Working with concrete subcontractor Minegar Contracting and general contractor C.W. Driver, the team modified the concrete mix to create light, warm colors and used a variety of form liners to introduce multiple textures. “And then, because it is such a stiff material, we used it to provide shape to building parapets, so it doesn’t look like just a big box.”
But the real driver in the decision to use tilt-up was budget. “What was discretionary was really the skin of the structural frame,” Heffernan said. “So, we said, if we do tilt-up, then we can eliminate the perimeter columns, and we can use a long-span, open-width joist system to support the floors and the roof. That would bring the pounds of steel in the project significantly lower than if it was a conventional steel-framed building.”

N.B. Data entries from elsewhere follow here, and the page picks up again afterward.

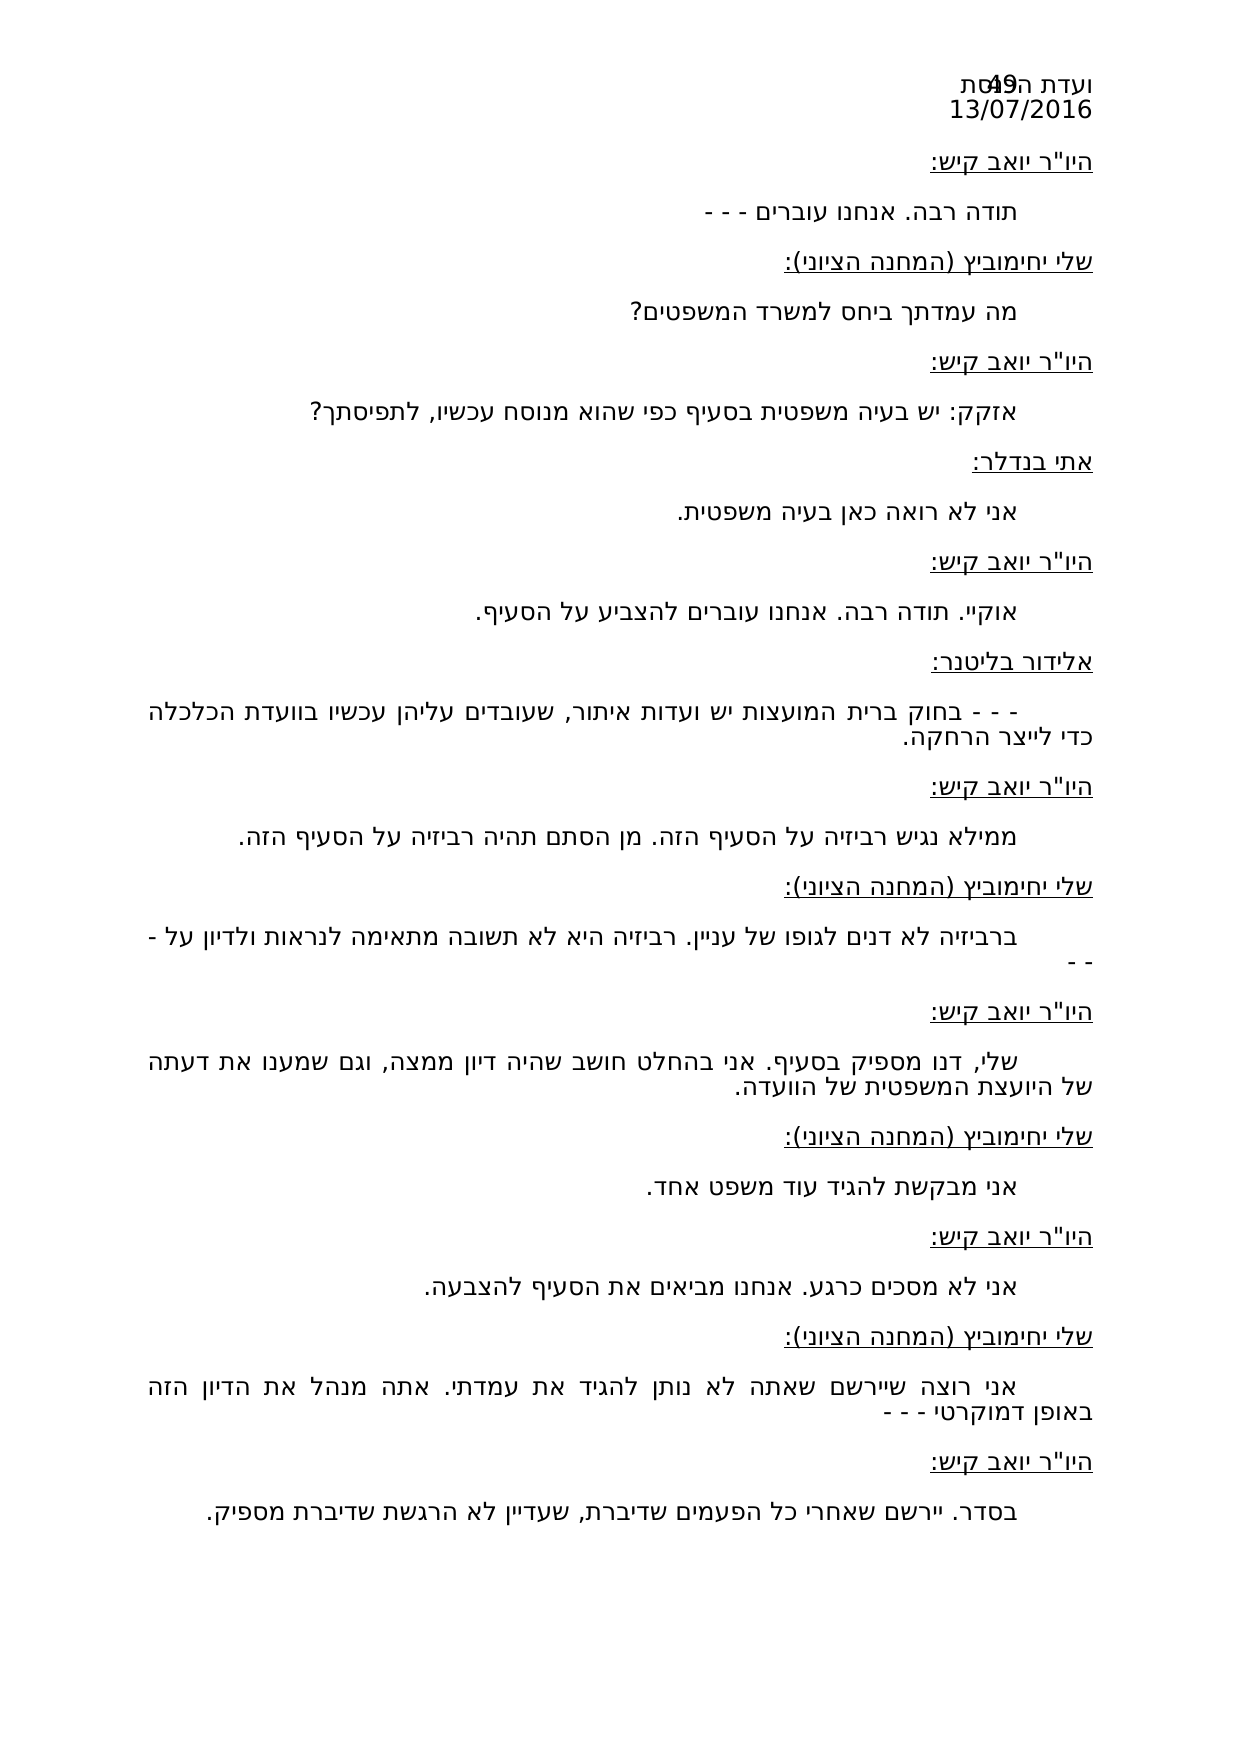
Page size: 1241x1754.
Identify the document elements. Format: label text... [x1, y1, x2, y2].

text היו"ר יואב קיש: [147, 150, 1093, 175]
text היו"ר יואב קיש: [147, 1000, 1093, 1025]
text שלי יחימוביץ (המחנה הציוני): [147, 1125, 1093, 1150]
text היו"ר יואב קיש: [147, 350, 1093, 375]
text היו"ר יואב קיש: [147, 550, 1093, 575]
text היו"ר יואב קיש: [147, 1225, 1093, 1250]
text ממילא נגיש רביזיה על הסעיף הזה. מן הסתם תהיה רביזיה על הסעיף הזה. [147, 825, 1093, 850]
text - - - בחוק ברית המועצות יש ועדות איתור, שעובדים עליהן עכשיו בוועדת הכלכלה כדי לייצר הרחקה. [147, 700, 1093, 750]
text היו"ר יואב קיש: [147, 775, 1093, 800]
text שלי יחימוביץ (המחנה הציוני): [147, 250, 1093, 275]
text אתי בנדלר: [147, 450, 1093, 475]
text אזקק: יש בעיה משפטית בסעיף כפי שהוא מנוסח עכשיו, לתפיסתך? [147, 400, 1093, 425]
text שלי, דנו מספיק בסעיף. אני בהחלט חושב שהיה דיון ממצה, וגם שמענו את דעתה של היועצת המשפטית של הוועדה. [147, 1050, 1093, 1100]
text תודה רבה. אנחנו עוברים - - - [147, 200, 1093, 225]
text אני לא רואה כאן בעיה משפטית. [147, 500, 1093, 525]
text בסדר. יירשם שאחרי כל הפעמים שדיברת, שעדיין לא הרגשת שדיברת מספיק. [147, 1500, 1093, 1525]
text ברביזיה לא דנים לגופו של עניין. רביזיה היא לא תשובה מתאימה לנראות ולדיון על - - - [147, 925, 1093, 975]
text שלי יחימוביץ (המחנה הציוני): [147, 1325, 1093, 1350]
text היו"ר יואב קיש: [147, 1450, 1093, 1475]
text מה עמדתך ביחס למשרד המשפטים? [147, 300, 1093, 325]
text אלידור בליטנר: [147, 650, 1093, 675]
text אני מבקשת להגיד עוד משפט אחד. [147, 1175, 1093, 1200]
text אני לא מסכים כרגע. אנחנו מביאים את הסעיף להצבעה. [147, 1275, 1093, 1300]
text אני רוצה שיירשם שאתה לא נותן להגיד את עמדתי. אתה מנהל את הדיון הזה באופן דמוקרטי - - - [147, 1375, 1093, 1425]
text אוקיי. תודה רבה. אנחנו עוברים להצביע על הסעיף. [147, 600, 1093, 625]
text שלי יחימוביץ (המחנה הציוני): [147, 875, 1093, 900]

The savings this produced allowed the team to inject a glass curtain-wall system at the building’s entry. “If we had used just a conventional steel frame, we would not have been able to afford that premium material at the entrance,” Heffernan said.
The variety of tilt-up use cases and design innovation is increasing all the time, added Heffernan, who served for multiple years as a juror on the TCA’s awards program. “Owners get a cast-in-place concrete building and everything that goes with that in terms of durability and value. I think it’s up to designers to be looking for creative ways to use it really expressively.”